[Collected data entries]
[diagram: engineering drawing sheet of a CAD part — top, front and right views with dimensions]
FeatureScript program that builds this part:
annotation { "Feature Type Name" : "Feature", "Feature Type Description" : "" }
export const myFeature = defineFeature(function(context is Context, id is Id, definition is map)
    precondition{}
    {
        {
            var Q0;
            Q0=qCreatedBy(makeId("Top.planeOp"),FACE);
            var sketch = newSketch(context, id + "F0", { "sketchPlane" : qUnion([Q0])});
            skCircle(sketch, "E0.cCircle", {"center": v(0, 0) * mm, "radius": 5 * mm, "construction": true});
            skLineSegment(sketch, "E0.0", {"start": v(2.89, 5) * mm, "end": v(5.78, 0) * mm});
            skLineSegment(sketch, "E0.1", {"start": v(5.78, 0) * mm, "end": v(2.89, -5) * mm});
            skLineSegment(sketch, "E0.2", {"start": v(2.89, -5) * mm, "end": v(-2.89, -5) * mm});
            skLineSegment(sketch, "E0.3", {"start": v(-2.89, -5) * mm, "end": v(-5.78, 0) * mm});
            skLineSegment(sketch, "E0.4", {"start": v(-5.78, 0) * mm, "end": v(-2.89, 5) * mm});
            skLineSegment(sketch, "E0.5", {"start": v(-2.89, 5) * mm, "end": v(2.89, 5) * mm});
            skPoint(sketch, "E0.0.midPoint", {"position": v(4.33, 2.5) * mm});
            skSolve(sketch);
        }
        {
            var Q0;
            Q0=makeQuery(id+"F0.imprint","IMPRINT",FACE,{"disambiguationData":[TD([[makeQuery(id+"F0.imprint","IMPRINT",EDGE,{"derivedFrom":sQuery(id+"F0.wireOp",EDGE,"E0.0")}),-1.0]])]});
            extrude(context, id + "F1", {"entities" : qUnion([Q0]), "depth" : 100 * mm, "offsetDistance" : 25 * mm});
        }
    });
* * *
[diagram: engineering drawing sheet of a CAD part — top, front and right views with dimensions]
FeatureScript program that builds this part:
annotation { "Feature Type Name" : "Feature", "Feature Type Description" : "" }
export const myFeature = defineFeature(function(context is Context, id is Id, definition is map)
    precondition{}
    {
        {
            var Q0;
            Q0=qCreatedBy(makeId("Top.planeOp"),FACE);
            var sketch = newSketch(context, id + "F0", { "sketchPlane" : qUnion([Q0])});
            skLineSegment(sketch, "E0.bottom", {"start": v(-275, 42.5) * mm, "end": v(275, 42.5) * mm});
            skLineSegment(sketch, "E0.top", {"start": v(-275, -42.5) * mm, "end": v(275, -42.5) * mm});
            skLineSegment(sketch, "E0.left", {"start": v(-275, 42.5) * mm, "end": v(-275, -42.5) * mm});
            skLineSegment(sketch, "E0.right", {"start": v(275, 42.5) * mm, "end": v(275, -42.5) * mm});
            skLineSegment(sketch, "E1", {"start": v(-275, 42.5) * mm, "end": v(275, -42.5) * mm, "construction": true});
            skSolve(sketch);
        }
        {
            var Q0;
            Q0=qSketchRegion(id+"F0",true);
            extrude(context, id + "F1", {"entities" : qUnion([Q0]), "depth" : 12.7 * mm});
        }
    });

→ THE EXERCISE
Identify every line in the data above that contains the string "qUnion", and copy each of those lines. Case counts.

→ CORRECT ANSWER
            var sketch = newSketch(context, id + "F0", { "sketchPlane" : qUnion([Q0])});
            extrude(context, id + "F1", {"entities" : qUnion([Q0]), "depth" : 100 * mm, "offsetDistance" : 25 * mm});
            var sketch = newSketch(context, id + "F0", { "sketchPlane" : qUnion([Q0])});
            extrude(context, id + "F1", {"entities" : qUnion([Q0]), "depth" : 12.7 * mm});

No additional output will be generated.